Fat also serves as a useful buffer towards a host of diseases. When a particular substance, whether chemical or biotic—reaches unsafe levels in the bloodstream, the body can effectively dilute—or at least maintain equilibrium of—the offending substances by storing it in new fat tissue. This helps to protect vital organs, until such time as the offending substances can be metabolized and/or removed from the body by such means as excretion, urination, accidental or intentional bloodletting, sebum excretion, and hair growth.
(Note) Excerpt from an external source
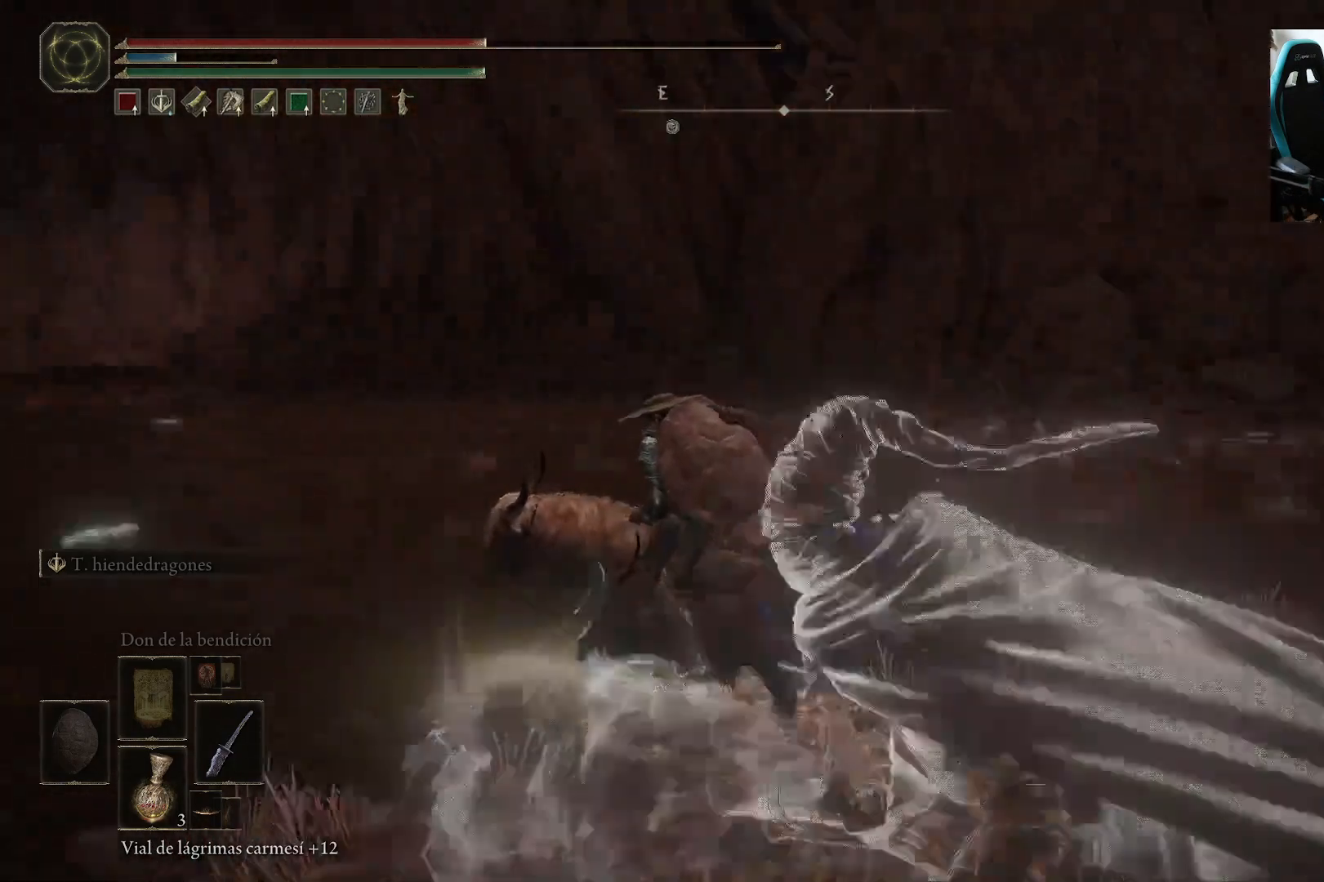
{"dt_ms": 1000, "buttons": [], "left_stick": "center", "right_stick": "center"}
While it is nearly impossible to remove fat completely from the diet, it would be unhealthy to do so. Some fatty acids are essential nutrients, meaning that they can't be produced in the body from other compounds and need to be consumed in small amounts. All other fats required by the body are non-essential and can be produced in the body from other compounds.

Adipose tissue

In animals, adipose, or fatty tissue is the body's means of storing metabolic energy over extended periods of time. Depending on current physiological conditions, adipocytes store fat derived from the diet and liver metabolism or degrade stored fat to supply fatty acids and glycerol to the circulation. These metabolic activities are regulated by several hormones (i.e., insulin, glucagon and epinephrine). The location of the tissue determines its metabolic profile: "Visceral fat" is located within the abdominal wall (i.e., beneath the wall of abdominal muscle) whereas "subcutaneous fat" is located beneath the skin (and includes fat that is located in the abdominal area beneath the skin but above the abdominal muscle wall). Visceral fat was recently discovered to be a significant producer of signaling chemicals (i.e., hormones), among which are several which are involved in inflammatory tissue responses. One of these is resistin which has been linked to obesity, insulin resistance, and Type 2 diabetes. This latter result is currently controversial, and there have been reputable studies supporting all sides on the issue.

See also

References

1. ^ Maton, Anthea; Jean Hopkins, Charles William McLaughlin, Susan Johnson, Maryanna Quon Warner, David LaHart, Jill D. Wright (1993). Human Biology and Health. Englewood Cliffs, New Jersey, USA: Prentice Hall. ISBN 0-13-981176-1. OCLC 32308337.
2. ^ Mozaffarian D, Katan MB, Ascherio A, Stampfer MJ, Willett WC (13 April 2006). "Trans Fatty Acids and Cardiovascular Disease". New England Journal of Medicine 354 (15): 1601–1613. doi:10.1056/NEJMra054035. PMID 16611951. PMID 16611951
3. ^ NASA Energy

• Donatelle, Rebecca J. (2005). Health, the Basics (6th ed.). San Francisco: Pearson Education, Inc. ISBN 0131206877. OCLC 51801859.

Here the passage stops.